Stored entries
************
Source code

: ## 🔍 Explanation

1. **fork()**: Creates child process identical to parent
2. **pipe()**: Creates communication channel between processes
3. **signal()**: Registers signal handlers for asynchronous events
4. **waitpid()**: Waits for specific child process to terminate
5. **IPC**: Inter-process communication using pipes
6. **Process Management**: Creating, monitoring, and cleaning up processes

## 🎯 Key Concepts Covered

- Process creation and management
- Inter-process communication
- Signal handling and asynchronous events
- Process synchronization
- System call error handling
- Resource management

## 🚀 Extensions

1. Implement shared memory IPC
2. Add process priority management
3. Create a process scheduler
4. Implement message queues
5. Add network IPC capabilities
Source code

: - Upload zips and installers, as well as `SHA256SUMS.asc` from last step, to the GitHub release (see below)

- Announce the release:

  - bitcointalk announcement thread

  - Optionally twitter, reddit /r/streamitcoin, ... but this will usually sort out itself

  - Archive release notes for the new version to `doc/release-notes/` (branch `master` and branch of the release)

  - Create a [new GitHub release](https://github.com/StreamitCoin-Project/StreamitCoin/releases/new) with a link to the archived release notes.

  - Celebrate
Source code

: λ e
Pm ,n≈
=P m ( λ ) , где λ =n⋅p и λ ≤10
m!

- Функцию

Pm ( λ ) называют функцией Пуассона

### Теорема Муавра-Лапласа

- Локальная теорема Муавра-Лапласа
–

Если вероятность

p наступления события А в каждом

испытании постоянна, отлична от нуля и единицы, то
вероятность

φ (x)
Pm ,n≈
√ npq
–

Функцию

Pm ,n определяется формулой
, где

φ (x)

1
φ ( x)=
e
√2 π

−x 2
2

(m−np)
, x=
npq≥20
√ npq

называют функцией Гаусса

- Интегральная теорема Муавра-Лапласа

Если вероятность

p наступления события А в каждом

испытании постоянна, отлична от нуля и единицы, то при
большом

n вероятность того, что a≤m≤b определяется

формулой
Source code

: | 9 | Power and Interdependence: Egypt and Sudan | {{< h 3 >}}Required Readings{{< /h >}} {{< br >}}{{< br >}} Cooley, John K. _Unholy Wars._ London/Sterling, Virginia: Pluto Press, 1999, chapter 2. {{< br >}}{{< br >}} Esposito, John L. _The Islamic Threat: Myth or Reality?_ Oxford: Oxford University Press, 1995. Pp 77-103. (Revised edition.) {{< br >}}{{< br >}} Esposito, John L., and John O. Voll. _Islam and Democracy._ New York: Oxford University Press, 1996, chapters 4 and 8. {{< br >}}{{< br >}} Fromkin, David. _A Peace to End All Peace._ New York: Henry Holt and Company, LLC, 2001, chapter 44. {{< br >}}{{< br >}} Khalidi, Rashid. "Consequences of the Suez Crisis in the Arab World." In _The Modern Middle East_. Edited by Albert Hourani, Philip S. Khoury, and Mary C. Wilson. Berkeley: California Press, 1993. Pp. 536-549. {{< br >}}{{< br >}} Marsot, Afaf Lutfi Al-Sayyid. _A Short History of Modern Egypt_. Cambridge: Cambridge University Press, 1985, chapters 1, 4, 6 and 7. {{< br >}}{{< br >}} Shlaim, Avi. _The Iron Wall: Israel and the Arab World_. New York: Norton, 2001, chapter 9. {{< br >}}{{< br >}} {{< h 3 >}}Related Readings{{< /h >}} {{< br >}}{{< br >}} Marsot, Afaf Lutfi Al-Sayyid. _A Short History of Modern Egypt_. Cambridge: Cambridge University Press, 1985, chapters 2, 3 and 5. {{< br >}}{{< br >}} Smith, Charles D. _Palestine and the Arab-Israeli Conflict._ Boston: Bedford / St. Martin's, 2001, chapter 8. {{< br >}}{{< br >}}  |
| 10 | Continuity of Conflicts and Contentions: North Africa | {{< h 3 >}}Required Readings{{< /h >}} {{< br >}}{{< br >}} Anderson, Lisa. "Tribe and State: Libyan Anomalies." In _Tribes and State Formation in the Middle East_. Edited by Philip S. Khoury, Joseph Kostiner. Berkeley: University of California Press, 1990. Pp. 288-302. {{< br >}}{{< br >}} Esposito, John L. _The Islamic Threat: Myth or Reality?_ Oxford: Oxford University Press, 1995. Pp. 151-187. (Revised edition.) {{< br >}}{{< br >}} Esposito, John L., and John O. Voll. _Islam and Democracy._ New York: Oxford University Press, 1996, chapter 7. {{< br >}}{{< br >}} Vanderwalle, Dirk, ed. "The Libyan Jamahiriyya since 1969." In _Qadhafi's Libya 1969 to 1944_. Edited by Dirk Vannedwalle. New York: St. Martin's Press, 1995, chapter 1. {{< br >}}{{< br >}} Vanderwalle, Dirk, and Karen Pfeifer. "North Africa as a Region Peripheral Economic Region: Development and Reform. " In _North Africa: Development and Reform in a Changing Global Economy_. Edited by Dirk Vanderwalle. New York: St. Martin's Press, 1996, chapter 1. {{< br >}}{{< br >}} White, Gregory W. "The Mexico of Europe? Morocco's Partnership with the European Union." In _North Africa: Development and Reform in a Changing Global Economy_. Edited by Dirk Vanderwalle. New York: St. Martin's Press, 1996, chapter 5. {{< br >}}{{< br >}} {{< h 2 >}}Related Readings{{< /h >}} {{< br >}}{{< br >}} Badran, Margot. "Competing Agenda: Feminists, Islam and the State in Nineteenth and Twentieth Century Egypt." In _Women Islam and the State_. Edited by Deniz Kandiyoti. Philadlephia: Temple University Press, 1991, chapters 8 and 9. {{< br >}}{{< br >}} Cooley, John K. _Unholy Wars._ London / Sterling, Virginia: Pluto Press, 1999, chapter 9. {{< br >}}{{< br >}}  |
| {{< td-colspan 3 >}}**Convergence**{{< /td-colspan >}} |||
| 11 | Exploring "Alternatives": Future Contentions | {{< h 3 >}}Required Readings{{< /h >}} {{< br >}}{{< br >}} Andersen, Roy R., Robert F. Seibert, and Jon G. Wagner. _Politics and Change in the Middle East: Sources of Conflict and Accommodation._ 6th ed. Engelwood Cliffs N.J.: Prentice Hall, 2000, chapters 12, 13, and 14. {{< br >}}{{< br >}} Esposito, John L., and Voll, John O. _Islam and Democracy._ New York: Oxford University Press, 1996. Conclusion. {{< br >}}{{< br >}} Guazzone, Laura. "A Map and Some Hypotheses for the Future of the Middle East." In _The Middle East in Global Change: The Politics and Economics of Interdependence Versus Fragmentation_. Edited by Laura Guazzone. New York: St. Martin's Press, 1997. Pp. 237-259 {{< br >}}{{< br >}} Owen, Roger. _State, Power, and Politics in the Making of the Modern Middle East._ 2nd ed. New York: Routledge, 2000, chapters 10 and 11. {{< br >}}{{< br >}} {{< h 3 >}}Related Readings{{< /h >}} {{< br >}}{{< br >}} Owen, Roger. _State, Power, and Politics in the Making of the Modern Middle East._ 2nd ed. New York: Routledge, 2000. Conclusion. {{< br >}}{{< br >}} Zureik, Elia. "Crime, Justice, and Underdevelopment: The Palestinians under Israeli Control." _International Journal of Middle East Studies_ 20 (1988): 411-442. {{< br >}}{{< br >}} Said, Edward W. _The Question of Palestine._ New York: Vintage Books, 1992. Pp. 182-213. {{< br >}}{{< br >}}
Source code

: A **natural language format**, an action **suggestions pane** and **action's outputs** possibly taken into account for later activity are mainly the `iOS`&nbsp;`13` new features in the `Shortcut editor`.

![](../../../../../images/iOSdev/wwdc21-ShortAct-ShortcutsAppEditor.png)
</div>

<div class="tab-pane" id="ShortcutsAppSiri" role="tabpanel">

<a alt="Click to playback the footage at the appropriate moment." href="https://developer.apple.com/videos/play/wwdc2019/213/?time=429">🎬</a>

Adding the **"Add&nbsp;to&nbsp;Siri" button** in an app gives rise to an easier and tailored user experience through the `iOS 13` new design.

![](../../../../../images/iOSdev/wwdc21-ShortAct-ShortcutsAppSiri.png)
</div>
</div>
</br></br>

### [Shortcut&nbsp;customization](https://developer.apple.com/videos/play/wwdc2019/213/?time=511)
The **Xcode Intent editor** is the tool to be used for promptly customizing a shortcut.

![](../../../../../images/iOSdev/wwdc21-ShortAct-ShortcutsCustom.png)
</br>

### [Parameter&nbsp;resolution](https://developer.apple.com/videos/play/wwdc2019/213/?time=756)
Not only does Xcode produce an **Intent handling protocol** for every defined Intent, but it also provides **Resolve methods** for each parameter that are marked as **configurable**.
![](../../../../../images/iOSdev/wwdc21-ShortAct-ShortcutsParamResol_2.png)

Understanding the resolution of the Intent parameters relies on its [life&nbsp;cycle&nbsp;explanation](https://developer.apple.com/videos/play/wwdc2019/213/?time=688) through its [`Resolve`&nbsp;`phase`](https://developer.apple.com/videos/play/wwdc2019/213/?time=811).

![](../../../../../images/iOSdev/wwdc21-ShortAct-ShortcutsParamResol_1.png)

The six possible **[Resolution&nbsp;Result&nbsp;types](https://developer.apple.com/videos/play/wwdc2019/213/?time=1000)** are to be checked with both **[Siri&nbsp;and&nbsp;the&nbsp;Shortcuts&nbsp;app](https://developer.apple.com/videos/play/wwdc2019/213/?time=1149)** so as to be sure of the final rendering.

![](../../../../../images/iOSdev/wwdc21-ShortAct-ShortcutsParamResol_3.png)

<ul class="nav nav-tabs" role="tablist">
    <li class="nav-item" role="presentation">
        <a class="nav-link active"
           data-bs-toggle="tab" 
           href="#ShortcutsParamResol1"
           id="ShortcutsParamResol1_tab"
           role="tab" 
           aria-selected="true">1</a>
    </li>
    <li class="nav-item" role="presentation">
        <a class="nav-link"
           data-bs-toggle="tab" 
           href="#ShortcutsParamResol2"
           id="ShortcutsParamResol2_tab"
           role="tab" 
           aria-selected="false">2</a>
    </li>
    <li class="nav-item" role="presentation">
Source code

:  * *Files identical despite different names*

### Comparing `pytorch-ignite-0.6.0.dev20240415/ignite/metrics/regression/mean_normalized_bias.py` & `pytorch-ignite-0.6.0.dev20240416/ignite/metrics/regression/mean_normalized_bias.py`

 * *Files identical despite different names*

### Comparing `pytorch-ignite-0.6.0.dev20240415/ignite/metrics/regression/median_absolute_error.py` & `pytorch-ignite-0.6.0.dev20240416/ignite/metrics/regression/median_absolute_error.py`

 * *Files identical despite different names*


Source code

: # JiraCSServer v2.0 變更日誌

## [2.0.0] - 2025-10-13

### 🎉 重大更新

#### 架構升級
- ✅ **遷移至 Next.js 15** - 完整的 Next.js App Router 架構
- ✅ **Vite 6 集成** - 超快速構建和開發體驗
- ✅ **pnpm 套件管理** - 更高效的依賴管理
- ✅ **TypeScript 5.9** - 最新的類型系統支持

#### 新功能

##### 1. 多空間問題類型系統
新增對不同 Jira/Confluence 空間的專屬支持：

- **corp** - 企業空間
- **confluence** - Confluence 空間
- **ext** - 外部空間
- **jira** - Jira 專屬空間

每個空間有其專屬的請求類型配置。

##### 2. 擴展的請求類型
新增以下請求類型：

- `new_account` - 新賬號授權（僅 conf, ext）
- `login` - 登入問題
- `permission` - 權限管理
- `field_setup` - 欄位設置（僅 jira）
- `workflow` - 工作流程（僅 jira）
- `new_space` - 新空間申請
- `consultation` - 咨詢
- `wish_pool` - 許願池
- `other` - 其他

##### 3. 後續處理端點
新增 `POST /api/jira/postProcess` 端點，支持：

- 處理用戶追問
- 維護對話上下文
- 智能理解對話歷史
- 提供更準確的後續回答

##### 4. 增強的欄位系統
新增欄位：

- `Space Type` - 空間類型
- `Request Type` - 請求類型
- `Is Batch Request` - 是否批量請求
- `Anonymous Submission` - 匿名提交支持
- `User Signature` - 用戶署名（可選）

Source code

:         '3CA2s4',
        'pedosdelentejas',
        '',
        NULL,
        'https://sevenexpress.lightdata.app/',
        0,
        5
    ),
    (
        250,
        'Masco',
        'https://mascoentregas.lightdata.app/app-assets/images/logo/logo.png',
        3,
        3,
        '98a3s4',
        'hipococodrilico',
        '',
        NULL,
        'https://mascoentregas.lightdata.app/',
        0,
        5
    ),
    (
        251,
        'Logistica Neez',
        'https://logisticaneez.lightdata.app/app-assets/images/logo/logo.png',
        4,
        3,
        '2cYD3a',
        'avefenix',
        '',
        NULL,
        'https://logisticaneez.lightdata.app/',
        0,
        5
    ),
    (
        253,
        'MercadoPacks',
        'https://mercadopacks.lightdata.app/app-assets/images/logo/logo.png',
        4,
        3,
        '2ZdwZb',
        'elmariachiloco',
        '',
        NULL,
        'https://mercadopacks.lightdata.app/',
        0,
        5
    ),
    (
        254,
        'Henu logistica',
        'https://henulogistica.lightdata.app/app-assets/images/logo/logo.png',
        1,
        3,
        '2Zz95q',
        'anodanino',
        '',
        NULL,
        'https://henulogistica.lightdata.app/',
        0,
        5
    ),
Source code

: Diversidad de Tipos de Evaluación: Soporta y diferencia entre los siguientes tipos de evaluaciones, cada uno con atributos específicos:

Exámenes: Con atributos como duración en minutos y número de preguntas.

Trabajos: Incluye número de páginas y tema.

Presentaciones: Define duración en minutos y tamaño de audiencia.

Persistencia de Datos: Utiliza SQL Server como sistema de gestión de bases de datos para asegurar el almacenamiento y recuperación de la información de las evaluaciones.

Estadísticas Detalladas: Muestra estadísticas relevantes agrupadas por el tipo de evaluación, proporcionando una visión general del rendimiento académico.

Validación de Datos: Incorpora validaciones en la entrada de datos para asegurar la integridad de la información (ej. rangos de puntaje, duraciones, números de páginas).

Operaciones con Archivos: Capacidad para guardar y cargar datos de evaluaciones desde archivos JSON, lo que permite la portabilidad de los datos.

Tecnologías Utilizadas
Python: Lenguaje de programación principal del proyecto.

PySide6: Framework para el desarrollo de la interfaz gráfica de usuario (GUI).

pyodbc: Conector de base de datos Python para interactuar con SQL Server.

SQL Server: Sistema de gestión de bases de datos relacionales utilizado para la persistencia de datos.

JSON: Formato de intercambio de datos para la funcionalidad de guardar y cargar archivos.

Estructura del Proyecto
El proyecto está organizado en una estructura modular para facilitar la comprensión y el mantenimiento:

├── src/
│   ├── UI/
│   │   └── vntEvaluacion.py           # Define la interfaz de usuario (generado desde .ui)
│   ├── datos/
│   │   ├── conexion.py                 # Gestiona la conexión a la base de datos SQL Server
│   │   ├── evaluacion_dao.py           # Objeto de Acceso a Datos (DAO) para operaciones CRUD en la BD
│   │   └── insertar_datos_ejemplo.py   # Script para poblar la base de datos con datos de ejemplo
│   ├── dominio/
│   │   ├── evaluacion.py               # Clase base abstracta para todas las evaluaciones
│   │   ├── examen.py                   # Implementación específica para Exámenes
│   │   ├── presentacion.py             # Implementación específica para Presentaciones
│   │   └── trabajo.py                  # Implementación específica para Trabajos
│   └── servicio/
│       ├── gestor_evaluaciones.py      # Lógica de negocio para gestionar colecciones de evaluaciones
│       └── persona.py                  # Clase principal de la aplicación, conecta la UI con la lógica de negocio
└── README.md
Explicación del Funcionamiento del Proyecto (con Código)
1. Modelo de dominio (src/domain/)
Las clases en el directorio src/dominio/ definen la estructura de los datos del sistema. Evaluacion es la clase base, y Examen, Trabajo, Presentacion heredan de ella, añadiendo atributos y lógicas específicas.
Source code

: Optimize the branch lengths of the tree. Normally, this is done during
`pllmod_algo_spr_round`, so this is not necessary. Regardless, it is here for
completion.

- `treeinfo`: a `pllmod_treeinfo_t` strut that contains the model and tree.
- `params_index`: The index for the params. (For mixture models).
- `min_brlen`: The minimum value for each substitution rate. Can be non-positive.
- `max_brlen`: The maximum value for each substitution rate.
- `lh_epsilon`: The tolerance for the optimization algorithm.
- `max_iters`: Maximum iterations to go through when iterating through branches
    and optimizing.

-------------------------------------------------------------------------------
************
Filter the entries above down to only the lines containing the word "функцией", and copy each of those lines in full.

=== Your response ===
Pm ( λ ) называют функцией Пуассона
называют функцией Гаусса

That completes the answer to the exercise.